No there is not an official form......
Search the forum and you will find format for stat declaration/reference.....


----------



## lifeisgood (Mar 30, 2010)

navendum said:


> Hey! Pal,
> 
> I need a sample Statutory Declaration made in past, for the ICT Business Analyst .
> 
> ...


i think there is a senior expat "happ" who is a BA..I read it in his time line..not sure..but check it out..


----------



## Alan H (Nov 9, 2011)

lifeisgood said:


> i think there is a senior expat "happ" who is a BA..I read it in his time line..not sure..but check it out..


Thanks man really appreciate it


----------



## MaddyOZ (Aug 16, 2011)

Alan - my ANZSCO code is BA too. 

Let me know, if you need any help... Cheers...


----------



## Alan H (Nov 9, 2011)

MaddyOZ said:


> Alan - my ANZSCO code is BA too.
> 
> Let me know, if you need any help... Cheers...

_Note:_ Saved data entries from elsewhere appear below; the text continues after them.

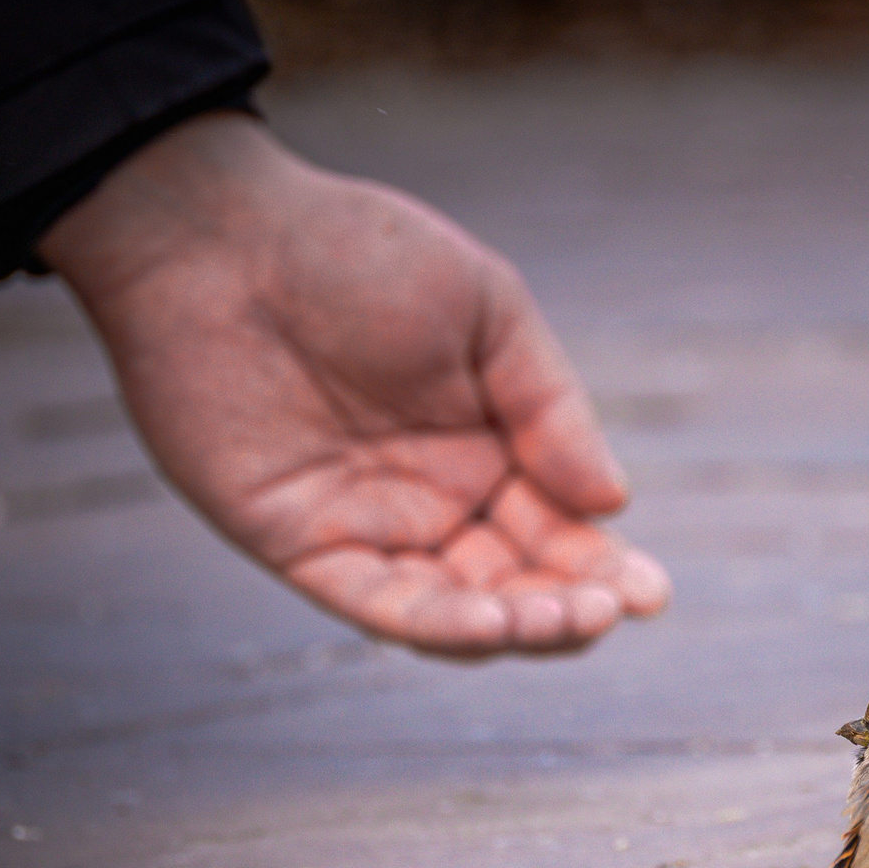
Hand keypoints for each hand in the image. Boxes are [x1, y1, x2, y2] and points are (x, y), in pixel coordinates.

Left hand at [39, 112, 669, 655]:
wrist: (219, 238)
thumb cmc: (356, 253)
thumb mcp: (489, 310)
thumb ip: (552, 406)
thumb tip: (613, 503)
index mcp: (489, 447)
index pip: (560, 532)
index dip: (606, 570)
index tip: (649, 593)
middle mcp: (433, 499)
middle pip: (519, 586)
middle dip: (572, 607)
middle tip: (613, 607)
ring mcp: (367, 526)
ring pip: (456, 611)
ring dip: (518, 629)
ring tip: (564, 620)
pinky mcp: (300, 543)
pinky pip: (379, 603)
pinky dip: (438, 625)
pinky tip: (494, 624)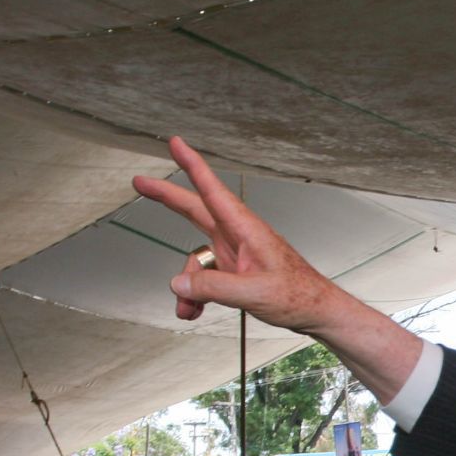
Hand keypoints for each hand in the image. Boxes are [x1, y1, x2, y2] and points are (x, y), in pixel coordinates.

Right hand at [135, 138, 347, 329]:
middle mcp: (236, 236)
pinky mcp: (232, 270)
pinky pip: (203, 278)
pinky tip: (194, 311)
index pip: (213, 190)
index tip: (176, 143)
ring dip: (186, 287)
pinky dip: (195, 296)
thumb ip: (213, 287)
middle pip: (194, 210)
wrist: (316, 311)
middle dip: (166, 198)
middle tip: (139, 183)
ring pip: (194, 260)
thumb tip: (178, 282)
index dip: (192, 165)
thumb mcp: (254, 293)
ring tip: (188, 310)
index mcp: (245, 229)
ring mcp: (233, 253)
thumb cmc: (299, 295)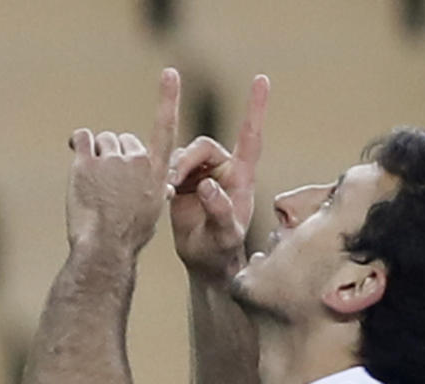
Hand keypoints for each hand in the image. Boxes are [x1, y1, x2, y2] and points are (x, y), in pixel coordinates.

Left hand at [65, 68, 179, 252]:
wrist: (105, 247)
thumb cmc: (130, 235)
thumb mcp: (153, 211)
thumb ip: (155, 188)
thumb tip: (164, 186)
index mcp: (157, 171)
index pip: (165, 127)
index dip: (168, 98)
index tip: (170, 73)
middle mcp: (136, 160)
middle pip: (124, 140)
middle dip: (116, 155)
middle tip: (109, 183)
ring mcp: (110, 161)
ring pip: (102, 141)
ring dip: (97, 154)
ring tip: (94, 182)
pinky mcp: (85, 163)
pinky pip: (82, 138)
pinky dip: (79, 144)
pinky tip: (77, 156)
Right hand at [168, 75, 269, 279]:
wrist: (205, 263)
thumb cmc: (222, 250)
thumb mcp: (225, 235)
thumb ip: (220, 210)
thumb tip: (208, 185)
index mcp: (241, 177)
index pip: (251, 136)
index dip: (255, 108)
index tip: (261, 79)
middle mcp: (223, 170)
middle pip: (203, 145)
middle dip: (187, 160)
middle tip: (174, 182)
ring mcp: (202, 175)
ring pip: (183, 154)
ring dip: (174, 170)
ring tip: (169, 193)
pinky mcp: (183, 182)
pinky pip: (169, 166)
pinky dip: (164, 176)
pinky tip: (164, 194)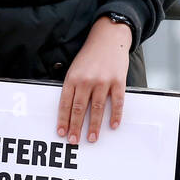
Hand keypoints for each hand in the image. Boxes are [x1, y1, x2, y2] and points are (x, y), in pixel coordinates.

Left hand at [57, 16, 129, 143]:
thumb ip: (72, 86)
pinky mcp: (118, 81)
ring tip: (92, 138)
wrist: (109, 37)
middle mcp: (86, 80)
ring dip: (94, 125)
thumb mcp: (75, 68)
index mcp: (72, 78)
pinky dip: (115, 115)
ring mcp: (103, 81)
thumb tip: (69, 109)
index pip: (65, 103)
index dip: (63, 120)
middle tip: (74, 141)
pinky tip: (113, 125)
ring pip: (97, 108)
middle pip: (79, 109)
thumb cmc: (90, 55)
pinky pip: (117, 102)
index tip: (61, 132)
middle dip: (76, 127)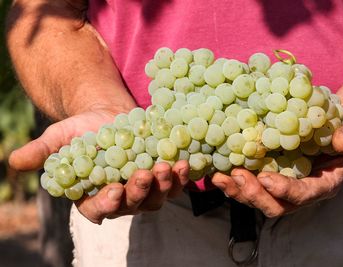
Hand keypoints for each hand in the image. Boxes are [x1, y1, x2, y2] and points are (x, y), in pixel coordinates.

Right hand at [9, 109, 189, 223]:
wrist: (112, 115)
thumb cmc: (84, 128)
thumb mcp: (62, 136)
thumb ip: (44, 150)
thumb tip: (14, 160)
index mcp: (94, 196)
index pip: (99, 211)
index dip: (106, 205)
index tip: (113, 190)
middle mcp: (122, 199)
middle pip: (133, 205)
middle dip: (139, 192)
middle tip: (144, 175)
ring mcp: (146, 190)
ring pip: (157, 197)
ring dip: (164, 185)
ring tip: (168, 167)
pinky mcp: (163, 176)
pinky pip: (174, 182)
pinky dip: (181, 175)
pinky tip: (184, 162)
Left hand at [212, 96, 342, 216]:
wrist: (339, 123)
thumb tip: (341, 142)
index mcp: (324, 183)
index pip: (304, 194)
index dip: (285, 190)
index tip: (265, 177)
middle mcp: (301, 190)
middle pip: (276, 205)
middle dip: (254, 194)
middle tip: (237, 175)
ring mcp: (284, 183)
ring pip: (259, 198)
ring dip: (238, 191)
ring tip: (219, 177)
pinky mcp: (271, 173)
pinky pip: (251, 184)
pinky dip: (234, 180)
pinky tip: (218, 170)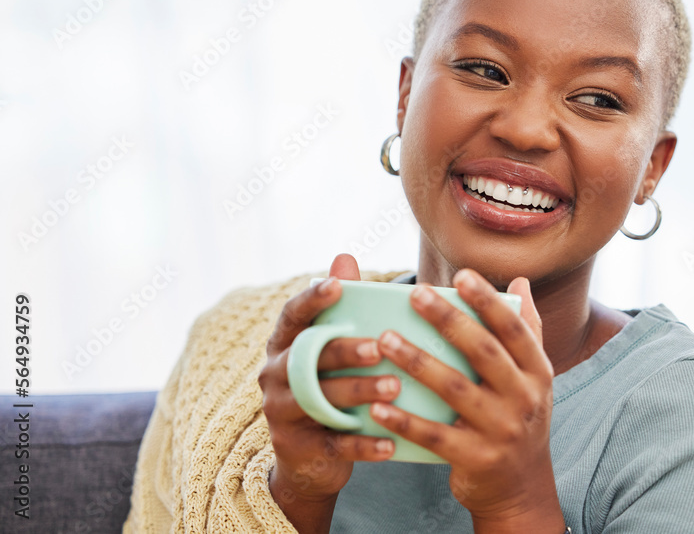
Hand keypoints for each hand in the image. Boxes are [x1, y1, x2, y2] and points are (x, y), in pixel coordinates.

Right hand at [258, 253, 399, 531]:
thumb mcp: (328, 349)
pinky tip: (391, 442)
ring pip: (321, 400)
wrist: (308, 460)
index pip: (292, 317)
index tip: (337, 286)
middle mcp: (275, 376)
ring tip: (394, 387)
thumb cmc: (328, 386)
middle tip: (380, 347)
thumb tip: (345, 256)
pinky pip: (333, 446)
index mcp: (284, 346)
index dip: (312, 300)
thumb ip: (340, 307)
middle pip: (309, 359)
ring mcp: (282, 413)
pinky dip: (363, 445)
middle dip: (345, 351)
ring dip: (359, 392)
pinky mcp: (298, 449)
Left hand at [369, 269, 565, 530]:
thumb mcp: (532, 378)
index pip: (514, 329)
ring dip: (418, 362)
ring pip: (455, 389)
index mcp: (537, 372)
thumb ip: (526, 330)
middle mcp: (524, 399)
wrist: (520, 487)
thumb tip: (520, 282)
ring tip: (385, 340)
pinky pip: (435, 436)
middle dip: (448, 320)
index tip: (461, 275)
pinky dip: (405, 421)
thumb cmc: (518, 417)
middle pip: (483, 352)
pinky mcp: (476, 459)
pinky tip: (378, 405)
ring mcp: (501, 431)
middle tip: (415, 294)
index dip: (488, 301)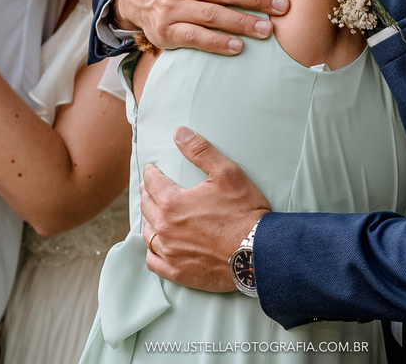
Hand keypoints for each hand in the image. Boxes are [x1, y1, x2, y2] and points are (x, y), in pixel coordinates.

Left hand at [140, 126, 269, 291]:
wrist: (259, 253)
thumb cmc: (245, 212)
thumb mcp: (227, 173)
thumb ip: (200, 151)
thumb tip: (179, 133)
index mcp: (173, 203)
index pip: (153, 183)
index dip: (151, 173)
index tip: (152, 169)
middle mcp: (166, 228)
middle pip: (147, 207)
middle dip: (147, 193)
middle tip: (148, 187)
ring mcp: (170, 252)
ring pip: (148, 234)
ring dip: (148, 220)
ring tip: (152, 214)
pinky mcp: (178, 272)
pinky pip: (153, 261)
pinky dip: (151, 251)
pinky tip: (156, 245)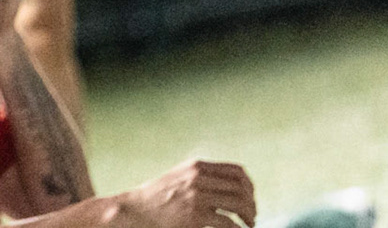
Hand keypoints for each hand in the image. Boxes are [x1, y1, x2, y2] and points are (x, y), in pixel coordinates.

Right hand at [115, 159, 255, 227]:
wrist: (136, 210)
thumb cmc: (158, 198)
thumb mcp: (179, 178)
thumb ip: (201, 177)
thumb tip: (230, 186)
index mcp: (196, 167)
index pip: (237, 171)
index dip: (250, 186)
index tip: (250, 199)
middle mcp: (198, 178)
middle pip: (241, 188)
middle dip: (251, 204)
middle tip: (251, 217)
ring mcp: (197, 196)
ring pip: (239, 204)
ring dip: (249, 217)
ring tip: (248, 225)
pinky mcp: (196, 216)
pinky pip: (228, 223)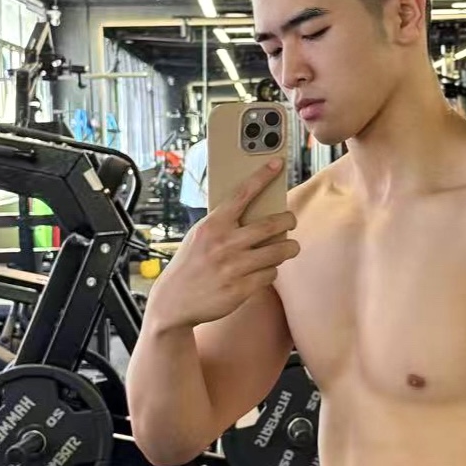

Wow talk about good luck. Well I am about to start putting together my 2 project documents and I was wondering if maybe you could share yours with me, just so I could see the format.

Alan


----------



## MaddyOZ (Aug 16, 2011)

Alan H said:


> Wow talk about good luck. Well I am about to start putting together my 2 project documents and I was wondering if maybe you could share yours with me, just so I could see the format.
> 
> Alan


Are u gng vide RPL route? In another thread i have mentioned some links through which you can frame your statements in the document.

Please check.

Cheers.


----------



## lifeisgood (Mar 30, 2010)

Alan H said:


> Wow talk about good luck. Well I am about to start putting together my 2 project documents and I was wondering if maybe you could share yours with me, just so I could see the format.
> 
> Alan


you are in good hands Alan...
Maddyoz will guide you on just about everything..


----------



## Alan H (Nov 9, 2011)

MaddyOZ said:


> Are u gng vide RPL route? In another thread i have mentioned some links through which you can frame your statements in the document.
> 
> Please check.
> 
> Cheers.


Yes I an going the RPL route with employer references, 2 projects and CV
Great which post can I look at for that info

Alan.


----------



## MaddyOZ (Aug 16, 2011)

Alan H said:


> Yes I an going the RPL route with employer references, 2 projects and CV
> Great which post can I look at for that info
> 
> Alan.


Chk ur thread on OZ work experience. I have given the relevant links...

Cheers...

Sent from my ipad using Expat Forum


----------



## Martyshka (Dec 15, 2011)

Thanks! Will look it up!


----------